Derrel- thanks for those tips about backgrounds and DIY strip light. I have a very thick black sheet (I think it's actually a futon cover or something) that I plan to drape on the couch for background. I also watched a tutorial where the photographer used black reflector cases both in the background and on the floor. Trying to make sure the mommy to be is comfortable as possible.

Another idea I thought of and researched is shooting through fabric. Here's something I found particularly inspiring: Maternity Photography Inspiration / . I know I"m probably overthinking, I just want to make sure this goes as smoothly as possible. For that type of set up, it's just backlit with little/no fill and exposed so that the highlights are over and the subject is under? Then the lace should be white to give the effect of being part of the subject? I imagine this would be easiest in front of a large window, but I suppose at the right distance the strip could work?


----------



## amolitor (May 1, 2013)

One more thing. Don't worry about totally filling the frame with black. Just get the model surrounded. Black is the easiest thing in the world to paint in! If there's a bit of a light stand or a cat's nose in frame, no sweat. Just don't let the cat overlap the model.


----------



## tirediron (May 1, 2013)

amolitor said:


> One more thing. Don't worry about totally filling the frame with black. Just get the model surrounded. Black is the easiest thing in the world to paint in! If there's a bit of a light stand or a cat's nose in frame, no sweat. Just don't let the cat overlap the model.
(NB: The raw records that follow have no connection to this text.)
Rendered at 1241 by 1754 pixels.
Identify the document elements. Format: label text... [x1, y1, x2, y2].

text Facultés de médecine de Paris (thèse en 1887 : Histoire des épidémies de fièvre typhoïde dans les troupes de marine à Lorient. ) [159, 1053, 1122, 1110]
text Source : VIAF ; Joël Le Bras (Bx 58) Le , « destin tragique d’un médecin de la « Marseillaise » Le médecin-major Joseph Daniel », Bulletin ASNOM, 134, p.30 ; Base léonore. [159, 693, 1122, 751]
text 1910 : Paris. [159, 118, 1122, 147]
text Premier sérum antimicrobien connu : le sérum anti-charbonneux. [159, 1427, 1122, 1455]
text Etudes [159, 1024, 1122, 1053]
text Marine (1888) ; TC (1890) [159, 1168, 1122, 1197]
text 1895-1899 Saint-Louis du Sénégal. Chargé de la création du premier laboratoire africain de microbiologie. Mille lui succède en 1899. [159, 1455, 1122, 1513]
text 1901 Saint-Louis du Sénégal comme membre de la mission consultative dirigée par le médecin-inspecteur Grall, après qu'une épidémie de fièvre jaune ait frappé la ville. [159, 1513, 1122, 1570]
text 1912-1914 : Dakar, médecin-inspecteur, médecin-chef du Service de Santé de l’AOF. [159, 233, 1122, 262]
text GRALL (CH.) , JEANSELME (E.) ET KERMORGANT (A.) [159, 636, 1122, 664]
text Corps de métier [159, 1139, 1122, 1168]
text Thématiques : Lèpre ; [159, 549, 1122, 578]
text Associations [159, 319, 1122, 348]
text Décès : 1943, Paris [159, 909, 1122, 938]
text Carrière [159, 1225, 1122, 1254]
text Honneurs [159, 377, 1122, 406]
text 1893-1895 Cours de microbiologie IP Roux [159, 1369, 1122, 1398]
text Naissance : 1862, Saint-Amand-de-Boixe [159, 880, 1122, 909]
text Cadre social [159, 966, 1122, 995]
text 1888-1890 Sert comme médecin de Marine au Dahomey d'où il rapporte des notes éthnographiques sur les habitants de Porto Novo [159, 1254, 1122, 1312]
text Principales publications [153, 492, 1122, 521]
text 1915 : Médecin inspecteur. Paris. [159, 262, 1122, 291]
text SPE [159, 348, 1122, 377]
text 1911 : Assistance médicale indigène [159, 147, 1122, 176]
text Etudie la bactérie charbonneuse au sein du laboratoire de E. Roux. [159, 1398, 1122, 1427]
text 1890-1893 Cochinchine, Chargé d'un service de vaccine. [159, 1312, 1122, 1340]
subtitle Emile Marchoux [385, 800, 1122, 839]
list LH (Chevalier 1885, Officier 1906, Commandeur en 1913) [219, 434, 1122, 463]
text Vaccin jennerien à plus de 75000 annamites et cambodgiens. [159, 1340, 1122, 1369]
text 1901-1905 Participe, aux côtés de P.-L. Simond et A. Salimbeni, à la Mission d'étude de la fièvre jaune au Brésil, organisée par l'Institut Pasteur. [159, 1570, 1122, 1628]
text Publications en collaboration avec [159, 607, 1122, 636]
Yeah... but you have to be fairly careful if you want to print, since all blacks are NOT created equal.


----------



## amolitor (May 1, 2013)

I usually don't paint in with flat black, I clone some of the nearby blacks out to fill it in, and then add a layer to "vignette" aggressively. So, if there's some texture left in the shadows, it's roughly duplicated, and then blended down to a flatter black by the edges of the frame. It's still easy as pie!

Then apply a violent, but temporary, curves adjustment to the result to see how well I did!


----------



## tirediron (May 1, 2013)

Ahhh... good tip!


----------



## amolitor (May 1, 2013)

Pretty much everything I shoot is a sea of inky blackness with some little bits of crap floating in it, so this is an idiom I have practiced.. a lot


----------